**Exercise brief**
Copy the records from their beginning through the line containing "07:06 PM, Jun 27", swapping "Base" for "Village" and leaving everything else unchanged. Leave the pictures out of your answer.

**Exercise materials**
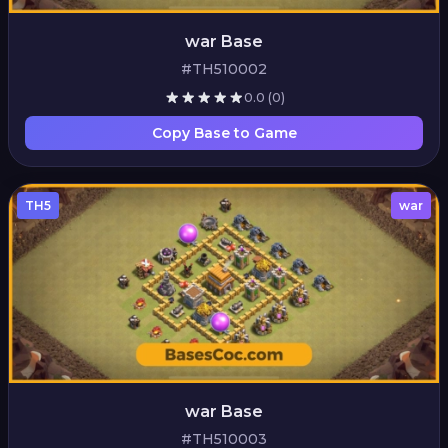
war Base
#TH510002
0.0
(0)
Copy Base to Game
TH5
war
war Base
#TH510003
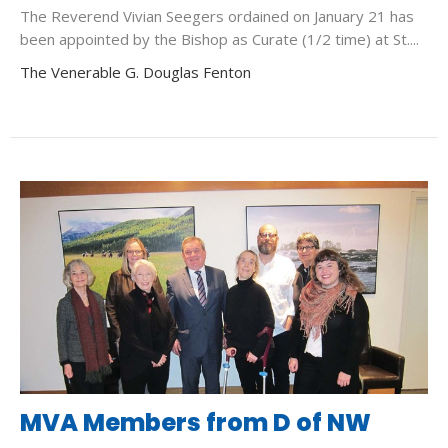
The Reverend Vivian Seegers ordained on January 21 has
been appointed by the Bishop as Curate (1/2 time) at St....
The Venerable G. Douglas Fenton
MVA Members from D of NW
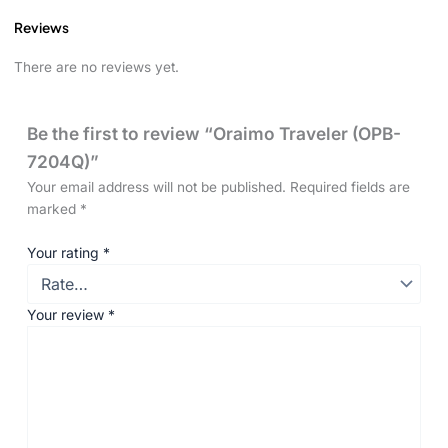
Reviews
There are no reviews yet.
Be the first to review “Oraimo Traveler (OPB-
7204Q)”
Your email address will not be published.
Required fields are
marked
*
Your rating
*
Your review
*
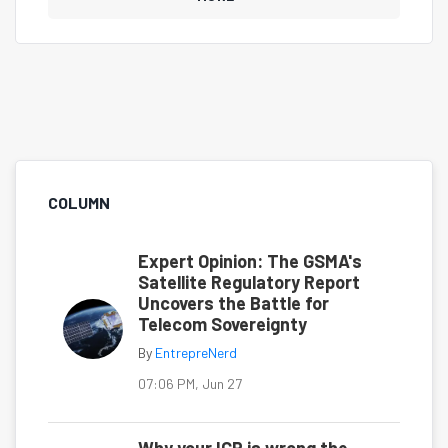
COLUMN
Expert Opinion: The GSMA's
Satellite Regulatory Report
Uncovers the Battle for
Telecom Sovereignty
By
EntrepreNerd
07:06 PM, Jun 27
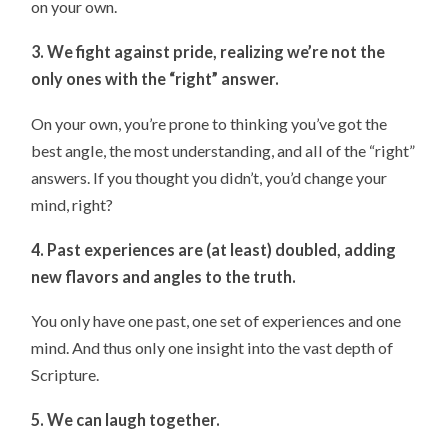
on your own.
3. We fight against pride, realizing we’re not the
only ones with the “right” answer.
On your own, you’re prone to thinking you’ve got the
best angle, the most understanding, and all of the “right”
answers. If you thought you didn’t, you’d change your
mind, right?
4. Past experiences are (at least) doubled, adding
new flavors and angles to the truth.
You only have one past, one set of experiences and one
mind. And thus only one insight into the vast depth of
Scripture.
5. We can laugh together.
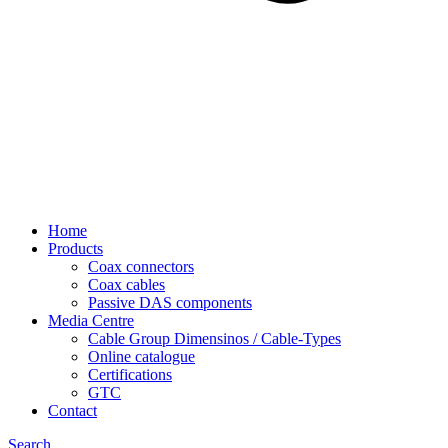
Home
Products
Coax connectors
Coax cables
Passive DAS components
Media Centre
Cable Group Dimensinos / Cable-Types
Online catalogue
Certifications
GTC
Contact
Search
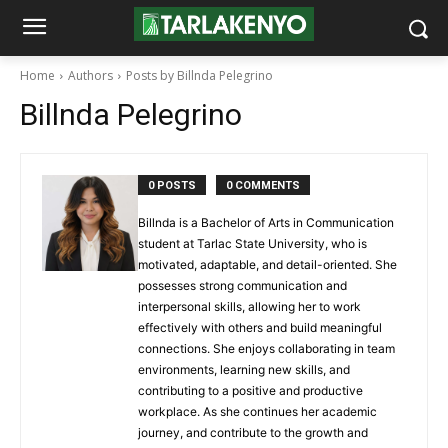
Home
Authors
Posts by Billnda Pelegrino
Billnda Pelegrino
0 POSTS
0 COMMENTS
Billnda is a Bachelor of Arts in Communication
student at Tarlac State University, who is
motivated, adaptable, and detail-oriented. She
possesses strong communication and
interpersonal skills, allowing her to work
effectively with others and build meaningful
connections. She enjoys collaborating in team
environments, learning new skills, and
contributing to a positive and productive
workplace. As she continues her academic
journey, and contribute to the growth and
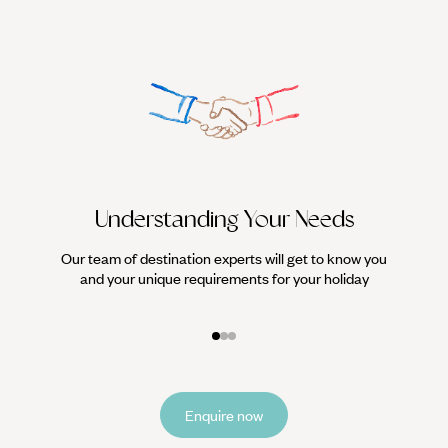
Understanding Your Needs
Our team of destination experts will get to know you
We work
and your unique requirements for your holiday
it
Enquire now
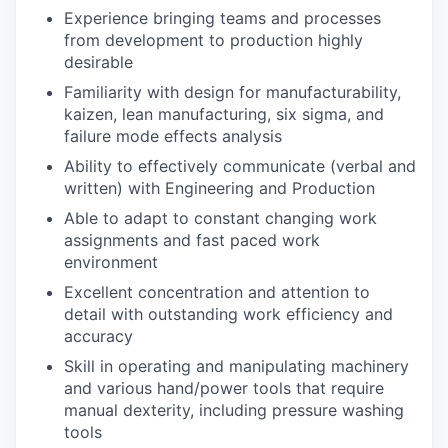
Experience bringing teams and processes
from development to production highly
desirable
Familiarity with design for manufacturability,
kaizen, lean manufacturing, six sigma, and
failure mode effects analysis
Ability to effectively communicate (verbal and
written) with Engineering and Production
Able to adapt to constant changing work
assignments and fast paced work
environment
Excellent concentration and attention to
detail with outstanding work efficiency and
accuracy
Skill in operating and manipulating machinery
and various hand/power tools that require
manual dexterity, including pressure washing
tools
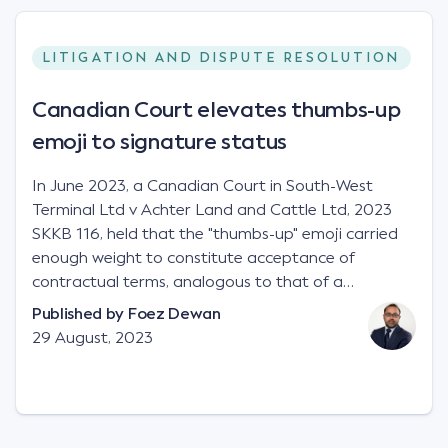
LITIGATION AND DISPUTE RESOLUTION
Canadian Court elevates thumbs-up
emoji to signature status
In June 2023, a Canadian Court in South-West
Terminal Ltd v Achter Land and Cattle Ltd, 2023
SKKB 116, held that the "thumbs-up" emoji carried
enough weight to constitute acceptance of
contractual terms, analogous to that of a
"signature", to establish a legally binding contract.
Published by
Foez Dewan
Facts This case involved a contractual dispute
29 August, 2023
between two parties namely South-West Terminal
("SWT"), a grain and crop inputs company; and
Achter Land & Cattle Ltd ("ALC"), a farming
corporation. SWT sought to purchase several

**Response below**
war Village
#TH510002
0.0
(0)
Copy Village to Game
TH5
war
war Village
#TH510003
The Reverend Vivian Seegers ordained on January 21 has
been appointed by the Bishop as Curate (1/2 time) at St....
The Venerable G. Douglas Fenton
MVA Members from D of NW
Reviews
There are no reviews yet.
Be the first to review “Oraimo Traveler (OPB-
7204Q)”
Your email address will not be published.
Required fields are
marked
*
Your rating
*
Your review
*
COLUMN
Expert Opinion: The GSMA's
Satellite Regulatory Report
Uncovers the Battle for
Telecom Sovereignty
By
EntrepreNerd
07:06 PM, Jun 27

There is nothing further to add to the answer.